Records shown
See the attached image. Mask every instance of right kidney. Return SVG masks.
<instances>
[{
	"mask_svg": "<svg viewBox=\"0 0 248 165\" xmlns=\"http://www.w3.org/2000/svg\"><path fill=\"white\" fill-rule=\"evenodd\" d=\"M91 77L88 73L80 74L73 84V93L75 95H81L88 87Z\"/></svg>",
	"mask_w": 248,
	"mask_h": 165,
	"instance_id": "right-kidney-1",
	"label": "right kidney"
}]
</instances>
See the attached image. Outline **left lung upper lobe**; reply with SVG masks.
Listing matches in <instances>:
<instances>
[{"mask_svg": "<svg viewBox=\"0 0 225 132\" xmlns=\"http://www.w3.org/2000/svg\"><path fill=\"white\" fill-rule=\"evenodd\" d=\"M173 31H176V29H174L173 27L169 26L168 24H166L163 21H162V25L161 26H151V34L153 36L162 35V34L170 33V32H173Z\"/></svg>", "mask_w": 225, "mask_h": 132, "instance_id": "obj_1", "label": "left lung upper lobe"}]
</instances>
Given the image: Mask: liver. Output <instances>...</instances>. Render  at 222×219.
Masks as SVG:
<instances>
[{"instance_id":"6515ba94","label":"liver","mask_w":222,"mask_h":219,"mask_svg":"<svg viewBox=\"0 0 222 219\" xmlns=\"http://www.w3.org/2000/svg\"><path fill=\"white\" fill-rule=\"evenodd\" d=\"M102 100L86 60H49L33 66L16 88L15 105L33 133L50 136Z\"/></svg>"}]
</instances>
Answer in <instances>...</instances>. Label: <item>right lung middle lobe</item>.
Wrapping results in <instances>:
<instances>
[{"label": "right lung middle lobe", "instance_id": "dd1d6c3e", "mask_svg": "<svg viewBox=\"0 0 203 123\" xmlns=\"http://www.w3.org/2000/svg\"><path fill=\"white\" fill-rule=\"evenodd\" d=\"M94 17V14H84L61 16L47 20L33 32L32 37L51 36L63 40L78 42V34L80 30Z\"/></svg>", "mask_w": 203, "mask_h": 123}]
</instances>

Exercise description
Copy the records above word for word, from the line holding "Answer in <instances>...</instances>." through the end of the records, including both of those lines.

Correct answer
Answer in <instances>...</instances>. Label: <item>right lung middle lobe</item>.
Wrapping results in <instances>:
<instances>
[{"label": "right lung middle lobe", "instance_id": "dd1d6c3e", "mask_svg": "<svg viewBox=\"0 0 203 123\" xmlns=\"http://www.w3.org/2000/svg\"><path fill=\"white\" fill-rule=\"evenodd\" d=\"M94 17V14H84L61 16L47 20L33 32L32 37L51 36L63 40L78 42V34L80 30Z\"/></svg>", "mask_w": 203, "mask_h": 123}]
</instances>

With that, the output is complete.